Google's new Chrome browser presents a privacy risk for consumers, the consumer advocacy group contends, because it sends information about users' searches "without users' full understanding, consent or control."
Chrome's Incognito mode, like Microsoft Internet Explorer 8 Beta 2's InPrivate mode and Apple Safari's Private Browsing mode, creates a window in which, as Google puts it, nothing "is ever logged on your computer."
Consumer Watchdog argues that Chrome's Incognito mode does not confer the privacy that the mode's name suggests and that Chrome's blurring of local and remote computing "creates confusion in the consumer's mind about the privacy and security of confidential information."
Chief among the group's complaints is Google Suggest, a feature found in Chrome and other Google applications like Google Toolbar. It is effectively a keystroke logger than sends every character typed to Google. Google uses this information to provide search suggestions that it refines with every subsequent letter.
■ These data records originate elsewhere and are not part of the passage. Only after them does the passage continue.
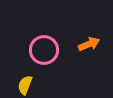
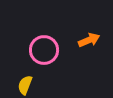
orange arrow: moved 4 px up
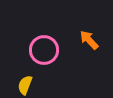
orange arrow: rotated 110 degrees counterclockwise
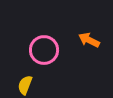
orange arrow: rotated 20 degrees counterclockwise
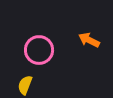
pink circle: moved 5 px left
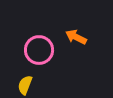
orange arrow: moved 13 px left, 3 px up
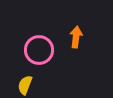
orange arrow: rotated 70 degrees clockwise
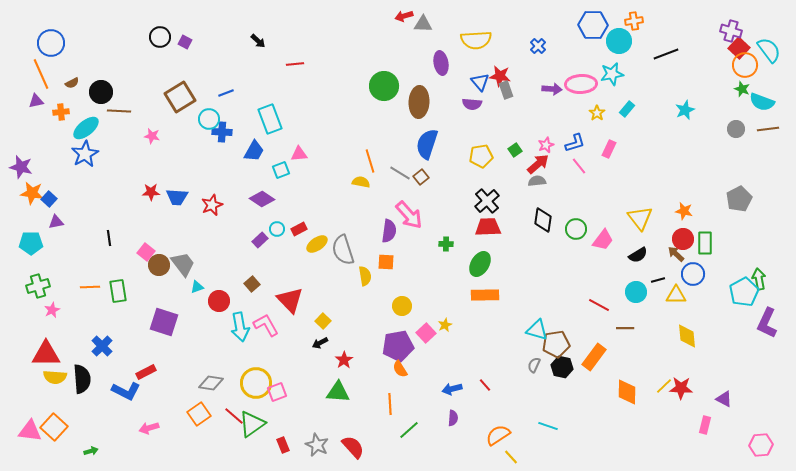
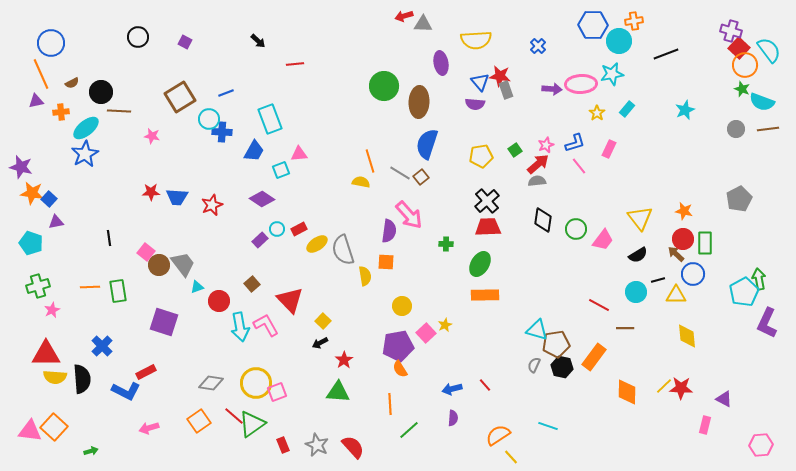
black circle at (160, 37): moved 22 px left
purple semicircle at (472, 104): moved 3 px right
cyan pentagon at (31, 243): rotated 20 degrees clockwise
orange square at (199, 414): moved 7 px down
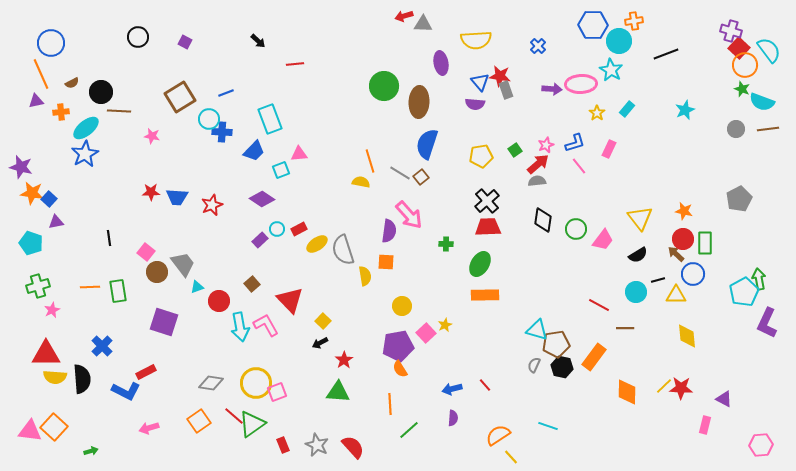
cyan star at (612, 74): moved 1 px left, 4 px up; rotated 30 degrees counterclockwise
blue trapezoid at (254, 151): rotated 15 degrees clockwise
brown circle at (159, 265): moved 2 px left, 7 px down
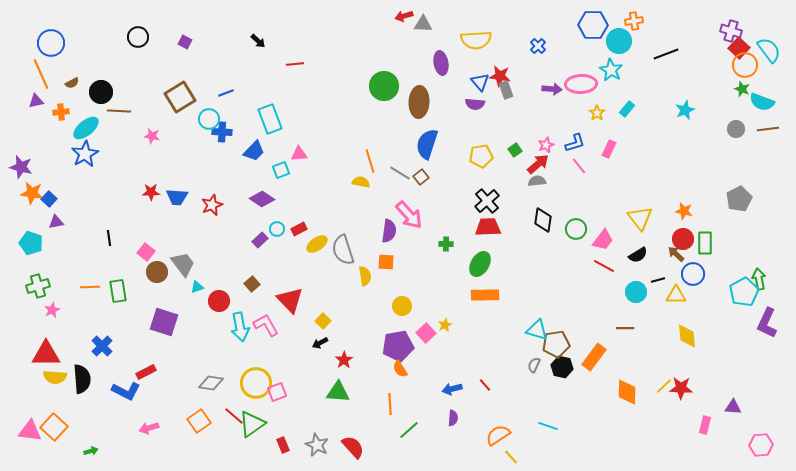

Google doesn't see the harm in this. "Just as E.T. needs to phone home in order to get a spaceship to pick him up, Google Suggest needs to talk to Google while you type in order to offer suggestions to you," the company explains on its Web site. "Everything you type, though, is protected by Google's privacy policy."
Earlier this month, Consumer Watchdog in a letter urged the U.S. Department of Justice to reject Google's proposed advertising deal with Yahoo. The group cited the lack of user control over Google's data collection, particularly through Chrome, as the impetus for its opposition to the deal.
Now the organization wants the various State Attorneys General to force Google to let consumers choose to use its services anonymously.
"Google's role is now unprecedented because the Internet goliath is no longer merely collecting some data about how we search and surf the Web," said Consumer Watchdog president Jamie Court in a statement. "Its new browser and software are actually sending information from inside our computers to its servers. If Google won't solve its own privacy problems, the company must be prepared for regulators to put the brakes on its unprecedented growth. State Attorneys General need to take action to protect consumers' privacy and make sure that computer users have the ability to opt-out of Google's web and browse anonymously."